ACTIVITY: Adding to the Stories within the Story

In this activity, analyze the connections between the stories Halmoni, Lily, and the tiger tell and the framing plot of the novel. Then create another story that also connects to the plot.

  • Review each story told by Halmoni, the tiger, and Lily.
  • Draw a 2-column chart. In the first column, list details from the told stories that have a parallel detail in the framing plot of the novel. For example, the staircase in Lily’s favorite tiger story told by Halmoni parallels the staircase that winds up to Halmoni’s front door. List each parallel from the novel’s plot in the second column.
  • Now make a list of plot details that have no corresponding parallel in any of the told stories, such as the muddy pudding or Sam’s fear of driving.
  • Choose a few of the details from this list. Write a brief folktale-style story incorporating your chosen plot details as symbols, images, motifs, or other representative elements. Include a tiger or some other creature as a central character. Try to emulate the style and formality of the tales told by Halmoni, the tiger, and Lily.

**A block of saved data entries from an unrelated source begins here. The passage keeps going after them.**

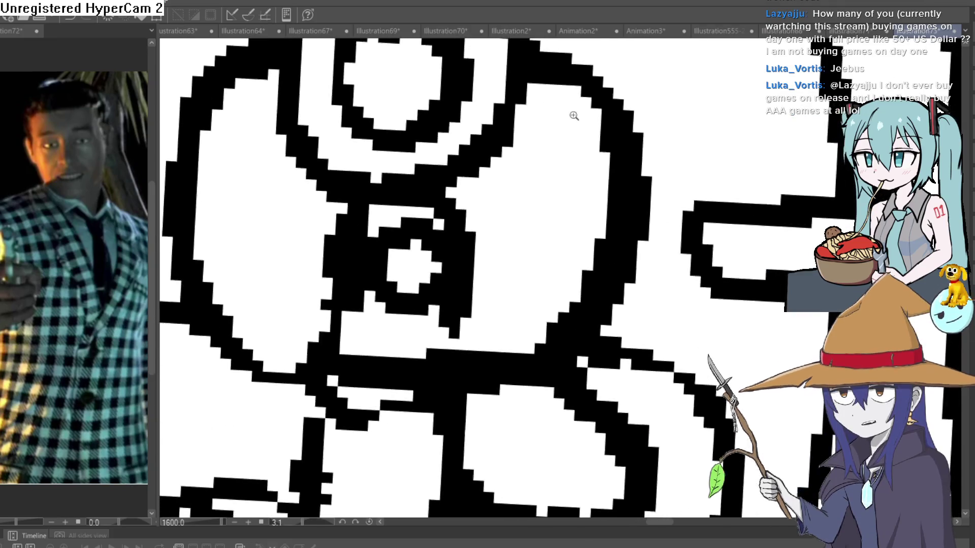
scroll(573, 116, "down", 2)
mouse_move(543, 87)
left_mouse_down()
mouse_move(538, 201)
mouse_move(511, 191)
left_mouse_up()
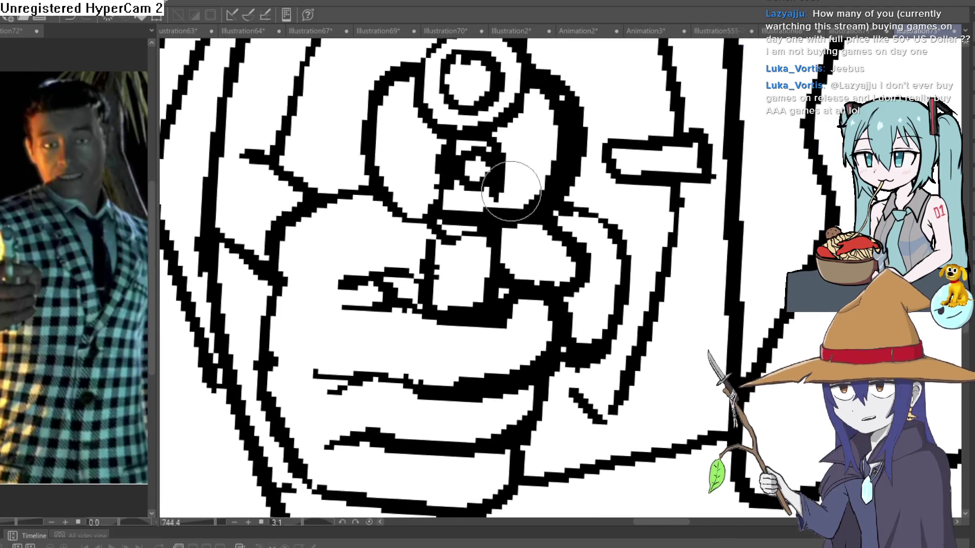
mouse_move(419, 70)
left_mouse_down()
mouse_move(381, 159)
mouse_move(416, 209)
left_mouse_up()
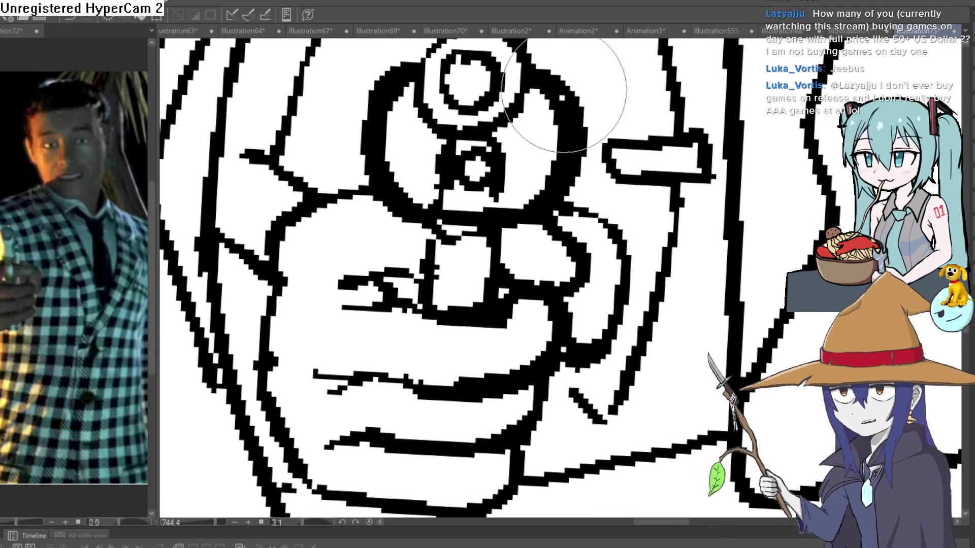
mouse_move(557, 78)
left_mouse_down()
mouse_move(543, 163)
mouse_move(564, 167)
left_mouse_up()
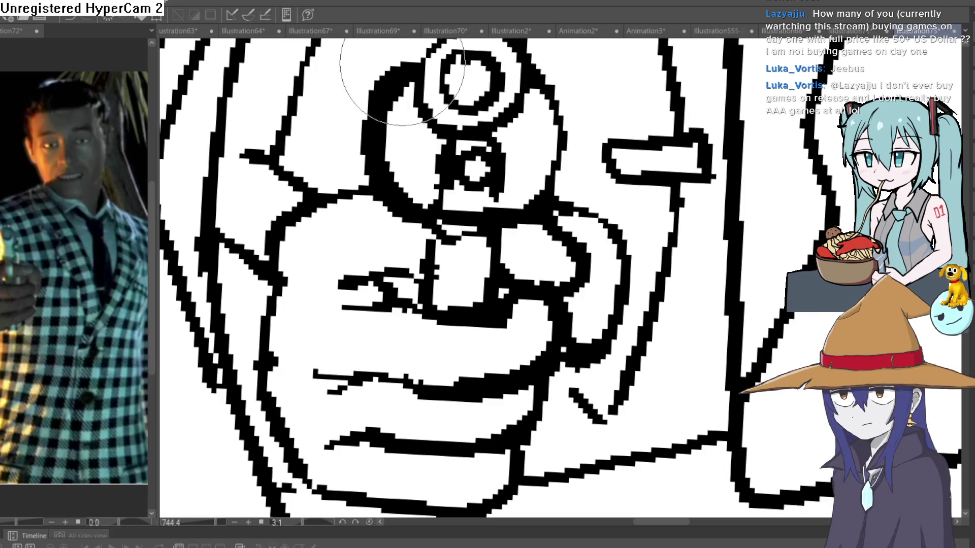
left_click_drag(381, 66, 353, 163)
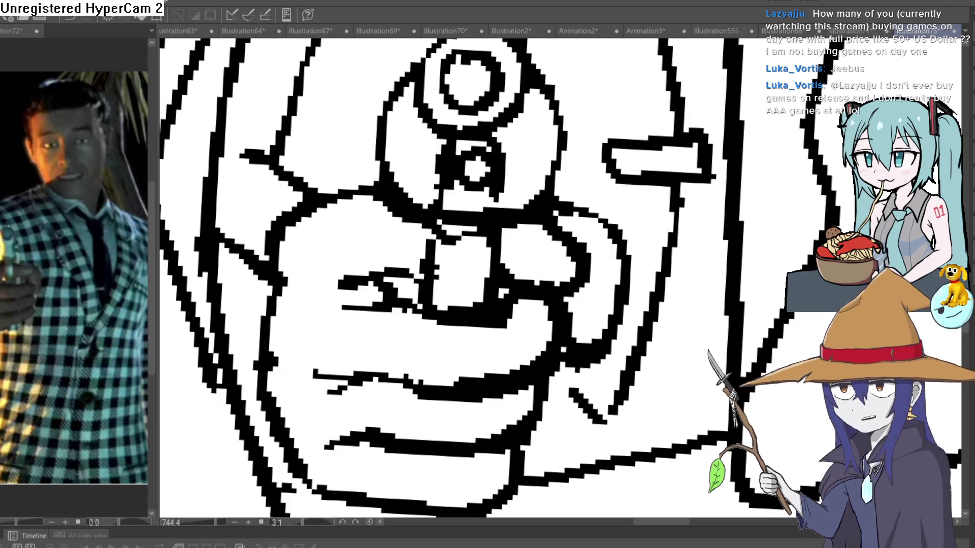
- Zoom closer, repaint the ring's upper right, and paint small chamber holes in the cylinder
left_click(532, 126)
mouse_move(529, 98)
left_mouse_down()
mouse_move(538, 167)
mouse_move(518, 229)
mouse_move(533, 196)
mouse_move(531, 242)
mouse_move(447, 185)
left_mouse_up()
mouse_move(283, 196)
left_mouse_down()
mouse_move(289, 174)
mouse_move(275, 76)
mouse_move(239, 56)
mouse_move(282, 87)
left_mouse_up()
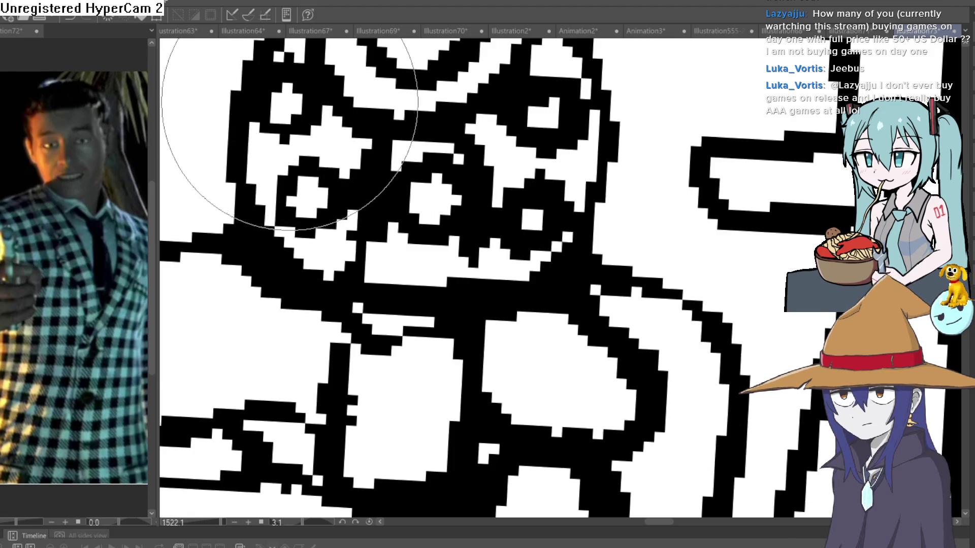
mouse_move(539, 61)
left_mouse_down()
mouse_move(523, 87)
mouse_move(517, 228)
mouse_move(527, 218)
left_mouse_up()
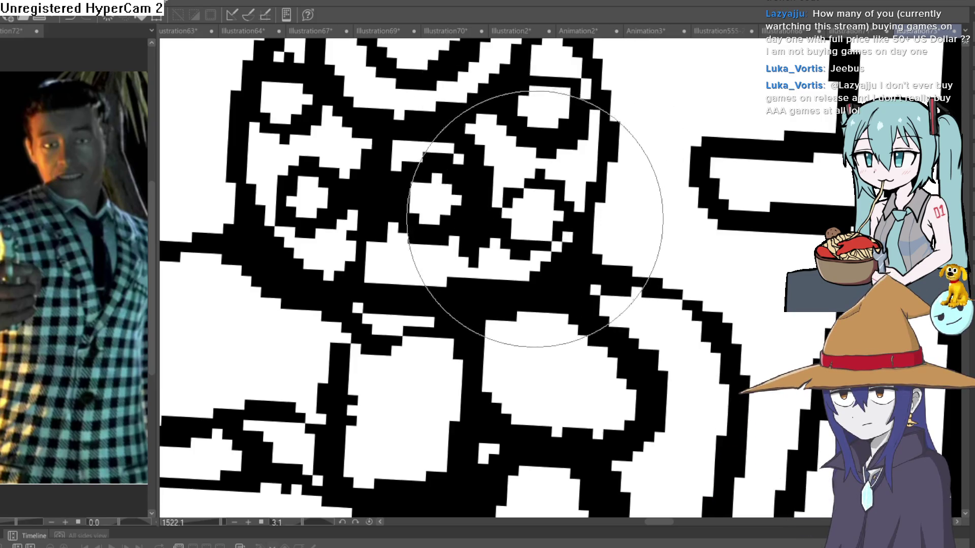
scroll(552, 244, "down", 5)
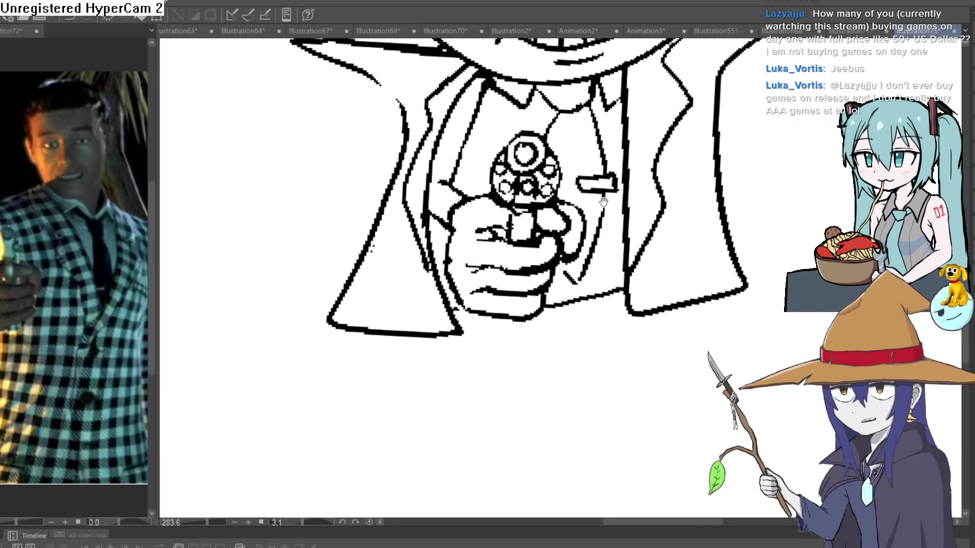
scroll(552, 244, "down", 2)
scroll(477, 239, "up", 5)
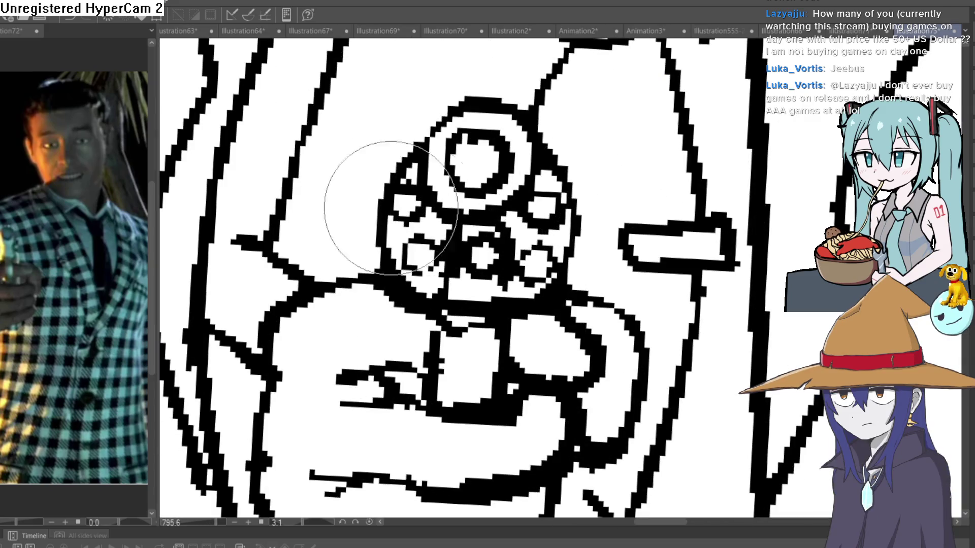
scroll(677, 187, "down", 5)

Share your story by posting it or reading it aloud.

Teaching Suggestion: Revisit the stories Halmoni, the tiger, and Lily tell by reading them aloud. Even a few key example sentences from the text might help students to hear the cadence of the language and recognize the style. If students have a chance to share their original stories, audience members can listen for the parallel details and discuss them in connection with the theme of The Perception and Importance of Stories. Depending on your students’ ages and abilities, it might be a good time to introduce the literary term allegory.

  • This free Allegory Resource page on SuperSummary includes a brief definition and examples from children’s and middle grade literature.

Paired Text Extension:

Read this brief version of the Korean folktale “The Tiger and the Persimmon.” (There are many other versions available online and on YouTube, each a little different.) After you read, brainstorm lists of 3-5 traits for the tiger Lily sees in the novel, 3-5 traits for the tiger (or central character) in your story, and 3-5 traits for the tiger in “The Tiger and the Persimmon.” Then, sketch on art paper an image of each tiger. Use your lists to label the three sketches with traits. For inspiration or comparison, investigate images of traditional Korean art featuring tigers.

Teaching Suggestion: Students can share their images by posting them on a bulletin board divided into three sections—the strong, bold tiger in the novel; the confused, fearful tiger in the linked folktale; and the tiger/character from their original story. After the class observes the collections of sketches, discuss how the “Persimmon” tiger connects to the theme of Defying Established Roles.

  • Tiger Family” is an ancient hanging scroll housed at The Cleveland Museum of Art. Note the symbolic meaning of individual images in the description. What story might be told by the tigers’ expressions and postures?
  • Perceptions and Representations of the Tiger in East Asian Art” is a review by Choi Seonju that includes descriptions and analyses of Korean tiger art.